Mr McIntyre wants to appeal that decision. He says that Mr Hatch provided incorrect details about the time of the accident and the details of the cars involved. He says that Mr Hatch’s version of events was incorrect because there was a third car – a taxi – which should have prevented Mr Hatch’s progress down Lawson St.

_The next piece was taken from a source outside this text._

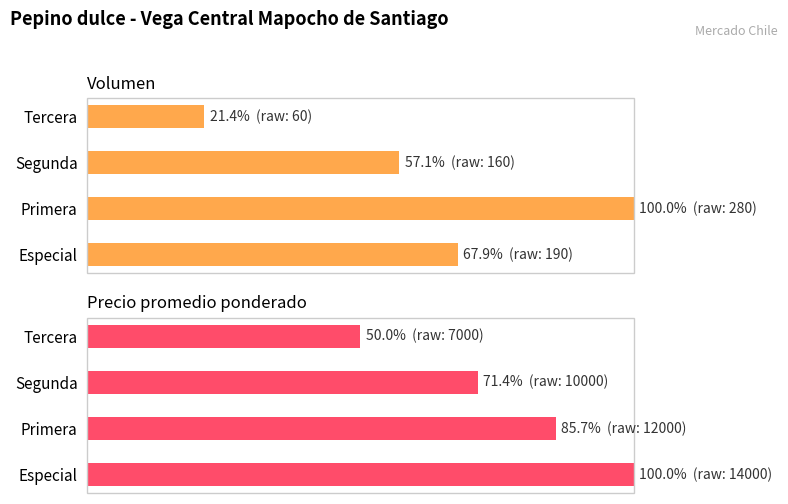

Read the Precio promedio ponderado value at Primera.

85.7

Because this is an appeal from a decision of the tribunal in its minor civil disputes jurisdiction, leave is necessary. The principles the appeals tribunal applies when considering an application for leave to appeal are as summarised by Keane JA (as His Honour then was) in Pickering v McArthur[1]:
There are numerous authorities, in varying language but with unvarying emphasis, that leave to appeal will usually be granted where there is a reasonable argument that the decision is attended by error, and an appeal is necessary to correct a substantial injustice to the applicant caused by that error.
[1][2005] QCA 294 at [3].
The appeal tribunal will not usually disturb findings of fact on appeal if the evidence is capable of supporting the conclusions.[2] An appellate tribunal may interfere if the conclusion is ‘contrary to compelling inferences’ in the case.[3]
[2]Dearman v Dearman (1908) 7 CLR 549 at 561; Fox v Percy (2003) 214 CLR 118 at 125-126.

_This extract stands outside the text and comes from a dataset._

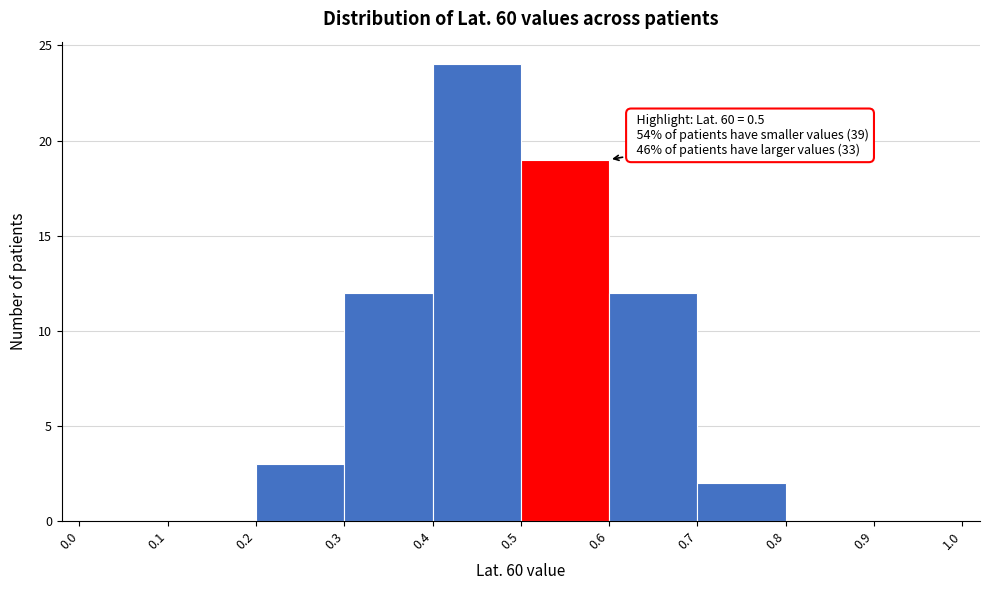

Over which range of the x-axis is the bar tallest?

0.4 to 0.5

[3]Chambers v Jobling (1986) 7 NSWLR 1 at 10.
At the hearing, Mr McIntyre admitted that there was a collision in Lawson St on 10 May 2013 between his car and Mr Hatch’s car[4]. Once the learned Justices accepted that admission, discrepancies about the exact time of the collision, or the exact year of manufacture of the cars involved, was irrelevant.

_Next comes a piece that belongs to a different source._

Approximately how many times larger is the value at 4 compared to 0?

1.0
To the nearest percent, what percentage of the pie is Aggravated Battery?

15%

[4]Transcript page 1-13, lines 1-6.
Both parties gave evidence about whether a taxi was present that might have influenced the drivers’ behaviour. The learned Justice acknowledged that in their reasons for decision. Mr Hatch did not deny that there was a taxi present; he said he didn’t see one[5]. They did not accept that the taxi blocked Mr Hatch’s route, but they did accept that it may have blocked Mr McIntyre’s vision[6]. The evidence can support the learned Justices’ findings and there is nothing in the transcript to persuade me that they should have taken a different view of the facts.
[5]Transcript page 1-7, lines 8-9.
[6]Transcript page 1-22, lines 31-33.
There is no reasonably arguable case that the learned Justices were in error. Leave to appeal should be refused.